**TASK MATERIAL:**
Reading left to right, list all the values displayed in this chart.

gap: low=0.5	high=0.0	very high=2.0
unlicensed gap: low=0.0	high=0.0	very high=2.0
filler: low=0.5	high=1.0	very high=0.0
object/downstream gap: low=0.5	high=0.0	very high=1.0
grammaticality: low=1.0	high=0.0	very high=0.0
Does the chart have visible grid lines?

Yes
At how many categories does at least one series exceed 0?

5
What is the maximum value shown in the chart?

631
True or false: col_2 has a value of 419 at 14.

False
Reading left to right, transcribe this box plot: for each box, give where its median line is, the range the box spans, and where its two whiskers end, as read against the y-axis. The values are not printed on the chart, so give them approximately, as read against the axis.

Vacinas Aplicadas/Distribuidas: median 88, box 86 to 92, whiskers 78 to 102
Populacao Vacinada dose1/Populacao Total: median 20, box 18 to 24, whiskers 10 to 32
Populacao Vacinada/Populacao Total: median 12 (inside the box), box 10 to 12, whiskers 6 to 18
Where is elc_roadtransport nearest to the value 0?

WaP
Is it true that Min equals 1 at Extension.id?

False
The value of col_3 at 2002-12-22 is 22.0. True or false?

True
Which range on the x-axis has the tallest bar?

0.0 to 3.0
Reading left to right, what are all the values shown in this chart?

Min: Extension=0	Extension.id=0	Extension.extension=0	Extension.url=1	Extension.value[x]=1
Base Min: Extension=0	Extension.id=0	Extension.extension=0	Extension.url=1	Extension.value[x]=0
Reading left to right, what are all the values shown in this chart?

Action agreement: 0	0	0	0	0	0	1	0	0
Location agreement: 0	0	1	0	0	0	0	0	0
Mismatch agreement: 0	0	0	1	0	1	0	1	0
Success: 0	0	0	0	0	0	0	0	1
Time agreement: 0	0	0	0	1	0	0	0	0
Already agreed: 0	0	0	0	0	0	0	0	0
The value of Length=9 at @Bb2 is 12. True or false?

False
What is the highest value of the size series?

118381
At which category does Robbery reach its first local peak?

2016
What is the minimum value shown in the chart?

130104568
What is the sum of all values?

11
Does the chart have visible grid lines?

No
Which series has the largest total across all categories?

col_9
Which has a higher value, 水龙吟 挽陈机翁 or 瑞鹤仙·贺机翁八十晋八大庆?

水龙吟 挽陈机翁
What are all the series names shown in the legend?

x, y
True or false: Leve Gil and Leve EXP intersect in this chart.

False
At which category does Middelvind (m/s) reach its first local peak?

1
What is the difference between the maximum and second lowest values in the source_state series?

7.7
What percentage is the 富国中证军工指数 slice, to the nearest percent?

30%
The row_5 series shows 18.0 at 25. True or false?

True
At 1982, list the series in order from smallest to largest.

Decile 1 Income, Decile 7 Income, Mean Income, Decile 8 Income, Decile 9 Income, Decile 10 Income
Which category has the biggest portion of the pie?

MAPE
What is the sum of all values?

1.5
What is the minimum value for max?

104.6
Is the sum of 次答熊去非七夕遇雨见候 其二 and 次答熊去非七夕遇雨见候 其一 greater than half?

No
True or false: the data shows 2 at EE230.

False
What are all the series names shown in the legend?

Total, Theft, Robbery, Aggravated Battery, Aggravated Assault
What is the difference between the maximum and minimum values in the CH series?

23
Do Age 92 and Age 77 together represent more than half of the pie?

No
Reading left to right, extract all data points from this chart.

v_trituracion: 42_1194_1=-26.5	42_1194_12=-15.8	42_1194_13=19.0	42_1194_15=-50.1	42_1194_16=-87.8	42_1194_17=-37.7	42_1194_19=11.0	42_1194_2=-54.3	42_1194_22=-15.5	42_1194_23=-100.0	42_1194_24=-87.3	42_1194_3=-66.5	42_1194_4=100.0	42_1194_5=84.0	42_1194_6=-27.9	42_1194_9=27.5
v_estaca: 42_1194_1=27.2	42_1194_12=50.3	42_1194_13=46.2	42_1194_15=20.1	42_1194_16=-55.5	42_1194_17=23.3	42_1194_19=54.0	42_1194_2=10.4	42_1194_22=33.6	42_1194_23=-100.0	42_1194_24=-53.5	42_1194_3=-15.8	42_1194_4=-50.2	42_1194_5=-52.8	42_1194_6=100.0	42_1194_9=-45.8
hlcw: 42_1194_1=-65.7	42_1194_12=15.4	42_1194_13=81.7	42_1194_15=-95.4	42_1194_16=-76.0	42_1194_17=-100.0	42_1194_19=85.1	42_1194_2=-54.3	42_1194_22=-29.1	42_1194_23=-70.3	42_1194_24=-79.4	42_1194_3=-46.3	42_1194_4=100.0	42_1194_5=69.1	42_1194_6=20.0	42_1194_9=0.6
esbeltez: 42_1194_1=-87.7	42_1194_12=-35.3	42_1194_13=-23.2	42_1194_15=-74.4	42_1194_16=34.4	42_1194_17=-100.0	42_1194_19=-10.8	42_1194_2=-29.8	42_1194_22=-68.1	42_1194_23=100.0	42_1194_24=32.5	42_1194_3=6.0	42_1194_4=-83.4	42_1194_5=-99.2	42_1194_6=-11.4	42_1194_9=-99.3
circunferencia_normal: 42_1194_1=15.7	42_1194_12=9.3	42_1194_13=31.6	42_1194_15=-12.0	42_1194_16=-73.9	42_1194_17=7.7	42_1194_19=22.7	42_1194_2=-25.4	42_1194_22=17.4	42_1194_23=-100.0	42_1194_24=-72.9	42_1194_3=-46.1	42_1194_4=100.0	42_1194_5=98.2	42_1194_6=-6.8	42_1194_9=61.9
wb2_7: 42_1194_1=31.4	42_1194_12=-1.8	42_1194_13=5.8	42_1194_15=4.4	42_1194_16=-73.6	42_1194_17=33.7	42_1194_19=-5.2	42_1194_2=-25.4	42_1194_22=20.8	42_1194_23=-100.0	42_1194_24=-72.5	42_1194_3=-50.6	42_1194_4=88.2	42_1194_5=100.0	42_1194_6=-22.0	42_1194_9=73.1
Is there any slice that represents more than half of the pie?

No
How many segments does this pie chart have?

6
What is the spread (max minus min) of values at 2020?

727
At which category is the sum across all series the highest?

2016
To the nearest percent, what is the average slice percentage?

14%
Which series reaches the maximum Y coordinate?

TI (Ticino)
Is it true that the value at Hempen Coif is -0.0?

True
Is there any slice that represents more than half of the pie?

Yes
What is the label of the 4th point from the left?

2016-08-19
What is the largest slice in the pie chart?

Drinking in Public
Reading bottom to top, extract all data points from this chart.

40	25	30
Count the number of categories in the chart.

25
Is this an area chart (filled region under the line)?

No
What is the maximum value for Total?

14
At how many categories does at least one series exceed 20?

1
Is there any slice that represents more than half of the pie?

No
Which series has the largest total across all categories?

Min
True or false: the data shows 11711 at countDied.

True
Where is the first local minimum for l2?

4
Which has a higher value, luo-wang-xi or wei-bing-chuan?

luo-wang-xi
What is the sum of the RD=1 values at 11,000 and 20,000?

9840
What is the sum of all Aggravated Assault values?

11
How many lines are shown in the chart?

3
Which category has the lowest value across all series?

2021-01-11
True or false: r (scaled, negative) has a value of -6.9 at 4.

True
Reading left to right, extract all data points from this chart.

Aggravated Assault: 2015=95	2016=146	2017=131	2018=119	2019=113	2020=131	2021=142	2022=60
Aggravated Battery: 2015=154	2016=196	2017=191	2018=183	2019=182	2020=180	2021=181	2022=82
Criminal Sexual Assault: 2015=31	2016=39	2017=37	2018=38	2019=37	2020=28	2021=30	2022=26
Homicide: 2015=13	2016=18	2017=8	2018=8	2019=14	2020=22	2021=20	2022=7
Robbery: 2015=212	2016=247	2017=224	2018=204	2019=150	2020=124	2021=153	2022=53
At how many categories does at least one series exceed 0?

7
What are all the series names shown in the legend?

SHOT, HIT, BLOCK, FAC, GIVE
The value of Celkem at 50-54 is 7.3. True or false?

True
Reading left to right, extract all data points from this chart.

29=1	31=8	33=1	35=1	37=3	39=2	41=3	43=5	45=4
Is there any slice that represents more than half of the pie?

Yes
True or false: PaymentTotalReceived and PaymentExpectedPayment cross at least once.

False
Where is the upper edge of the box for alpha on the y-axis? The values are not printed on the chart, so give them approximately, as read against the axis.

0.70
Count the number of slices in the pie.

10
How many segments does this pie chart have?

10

**PROBLEM REQUIREMENTS:**
Extract every line of the items above that contains the string "Extension", reproducing each such line in full.

**EXERCISE RESPONSE:**
Is it true that Min equals 1 at Extension.id?
Min: Extension=0	Extension.id=0	Extension.extension=0	Extension.url=1	Extension.value[x]=1
Base Min: Extension=0	Extension.id=0	Extension.extension=0	Extension.url=1	Extension.value[x]=0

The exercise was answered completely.